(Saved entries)
***

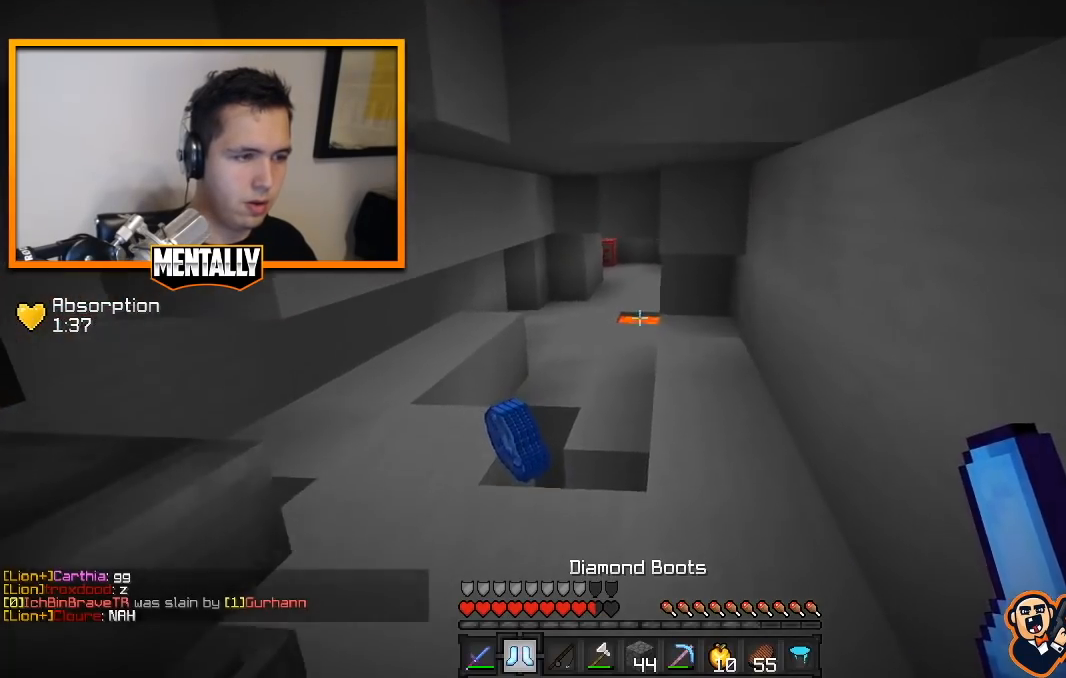
{"keys": ["w"], "mouse": ["left"], "events": [[116, "a", "down"], [116, "mouse_left", "down"], [116, "w", "down"], [333, "a", "up"]]}
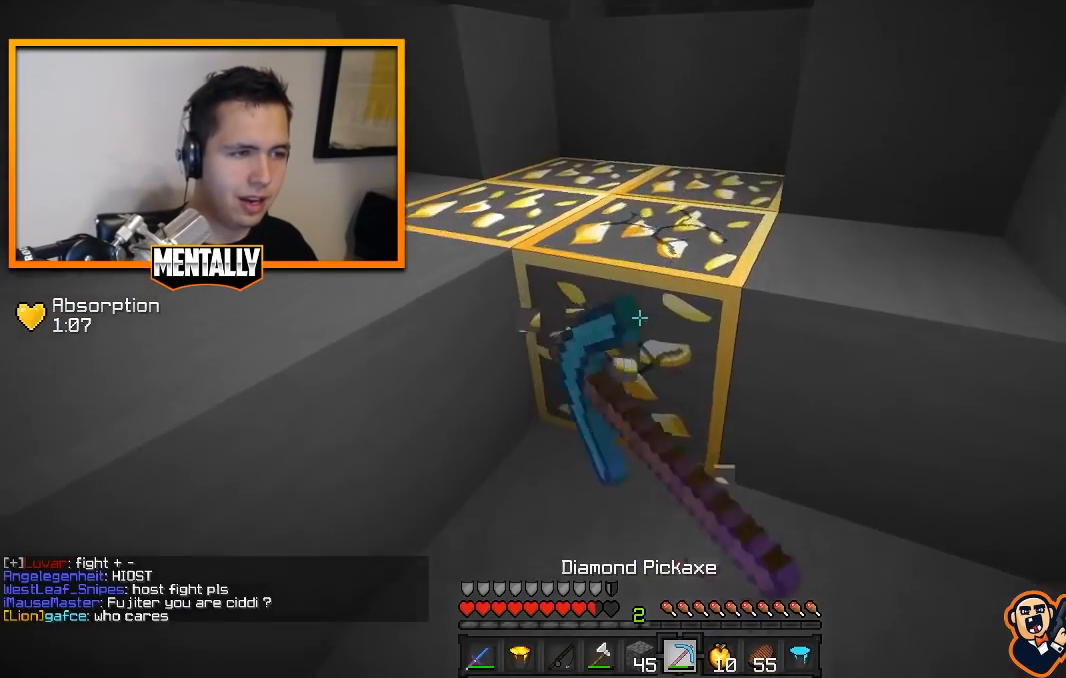
{"keys": ["a", "w"], "mouse": ["left"], "events": [[50, "a", "down"], [84, "w", "up"], [184, "w", "down"]]}
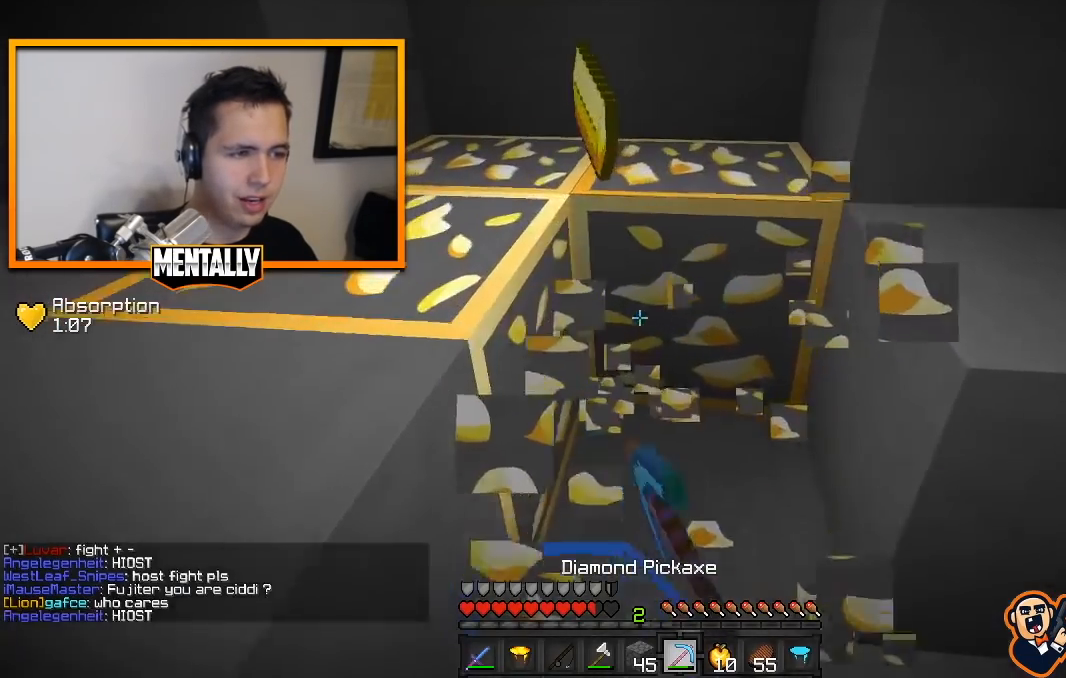
{"keys": ["w"], "mouse": ["left"], "events": [[33, "a", "up"], [250, "d", "down"], [417, "d", "up"]]}
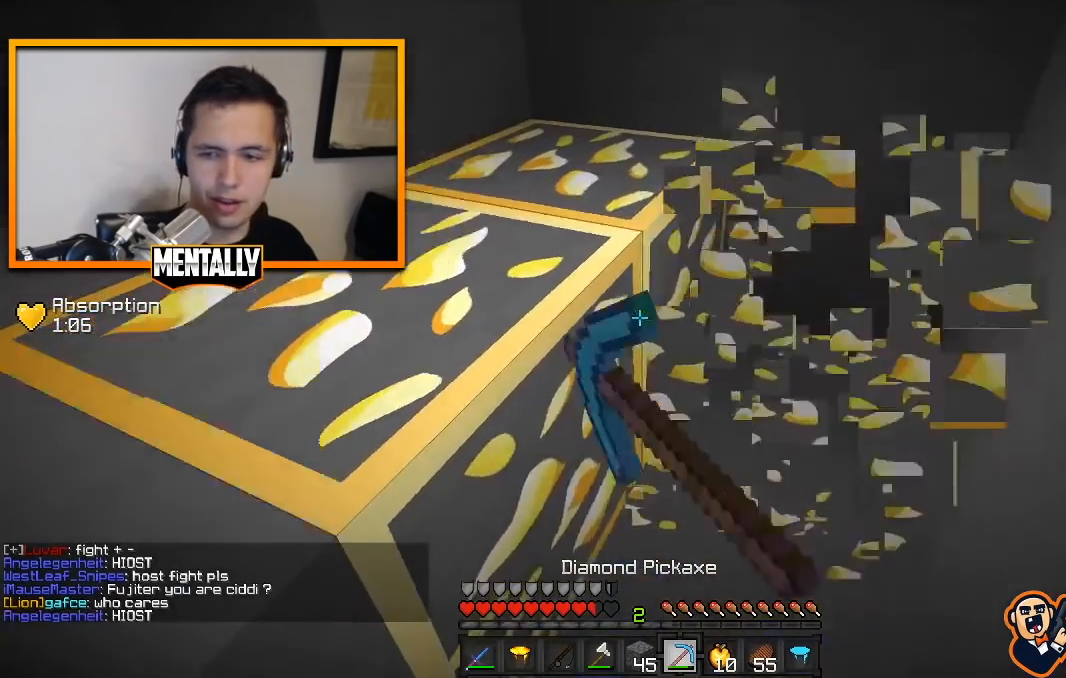
{"keys": [], "mouse": ["left"], "events": [[33, "d", "down"], [150, "d", "up"], [167, "w", "up"]]}
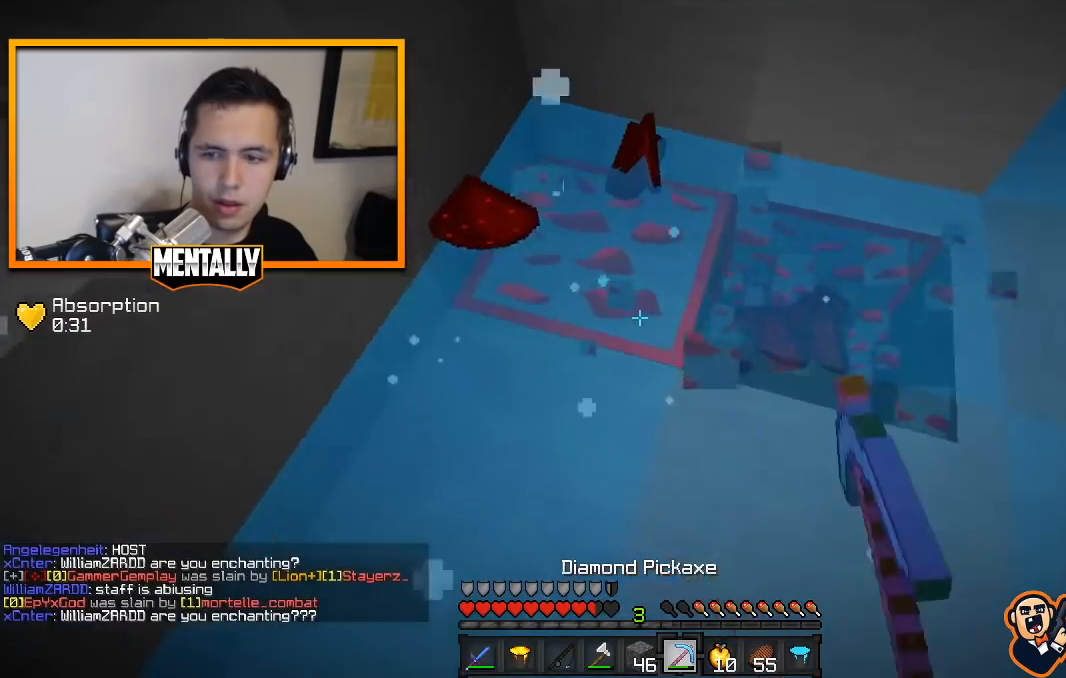
{"keys": ["w"], "mouse": ["left"], "events": [[450, "w", "down"]]}
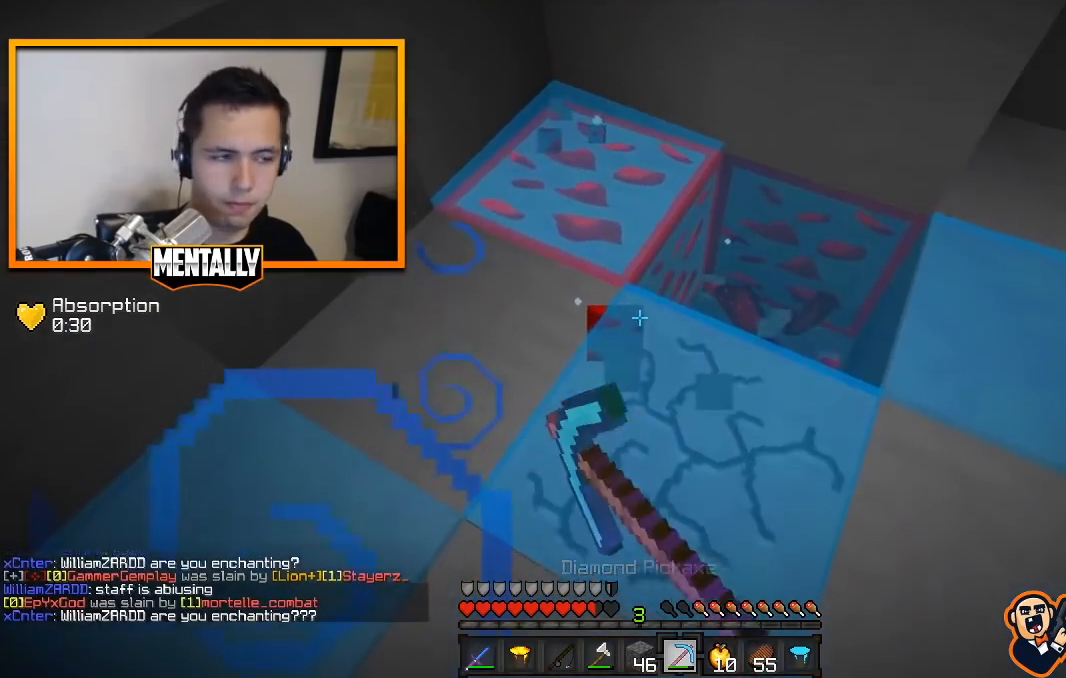
{"keys": [], "mouse": ["left"], "events": [[367, "w", "up"]]}
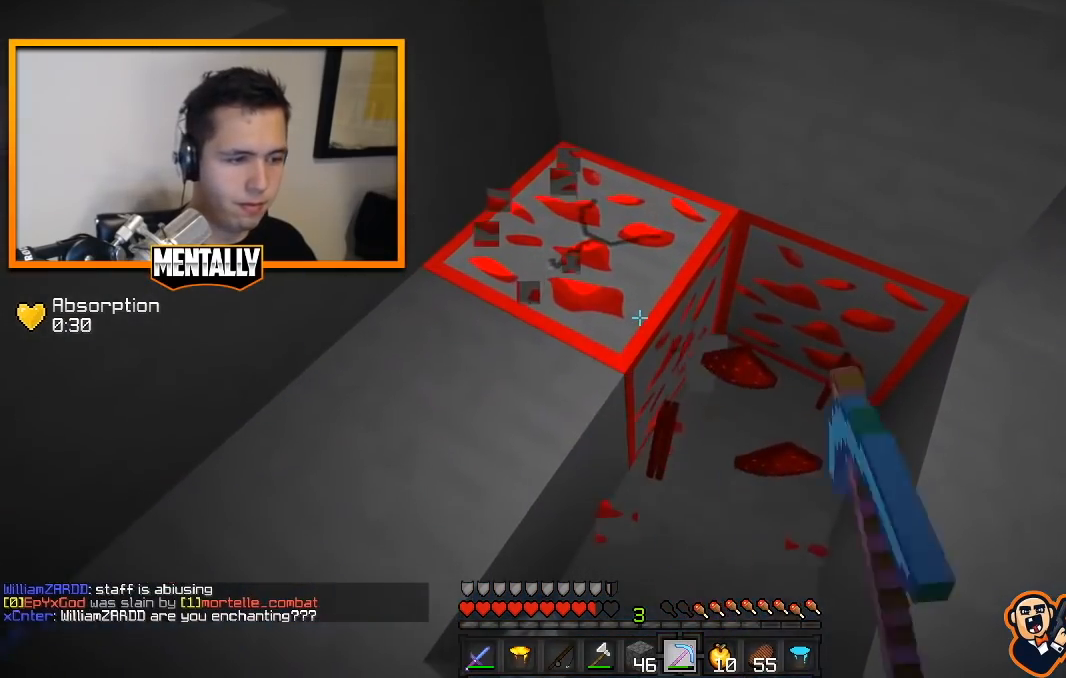
{"keys": [], "mouse": ["left"], "events": [[300, "w", "down"], [450, "w", "up"]]}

***

### Task brief
All records should be output exactly, with the pictures left out.

### Output of the task
{"keys": ["w"], "mouse": ["left"], "events": [[116, "a", "down"], [116, "mouse_left", "down"], [116, "w", "down"], [333, "a", "up"]]}
{"keys": ["a", "w"], "mouse": ["left"], "events": [[50, "a", "down"], [84, "w", "up"], [184, "w", "down"]]}
{"keys": ["w"], "mouse": ["left"], "events": [[33, "a", "up"], [250, "d", "down"], [417, "d", "up"]]}
{"keys": [], "mouse": ["left"], "events": [[33, "d", "down"], [150, "d", "up"], [167, "w", "up"]]}
{"keys": ["w"], "mouse": ["left"], "events": [[450, "w", "down"]]}
{"keys": [], "mouse": ["left"], "events": [[367, "w", "up"]]}
{"keys": [], "mouse": ["left"], "events": [[300, "w", "down"], [450, "w", "up"]]}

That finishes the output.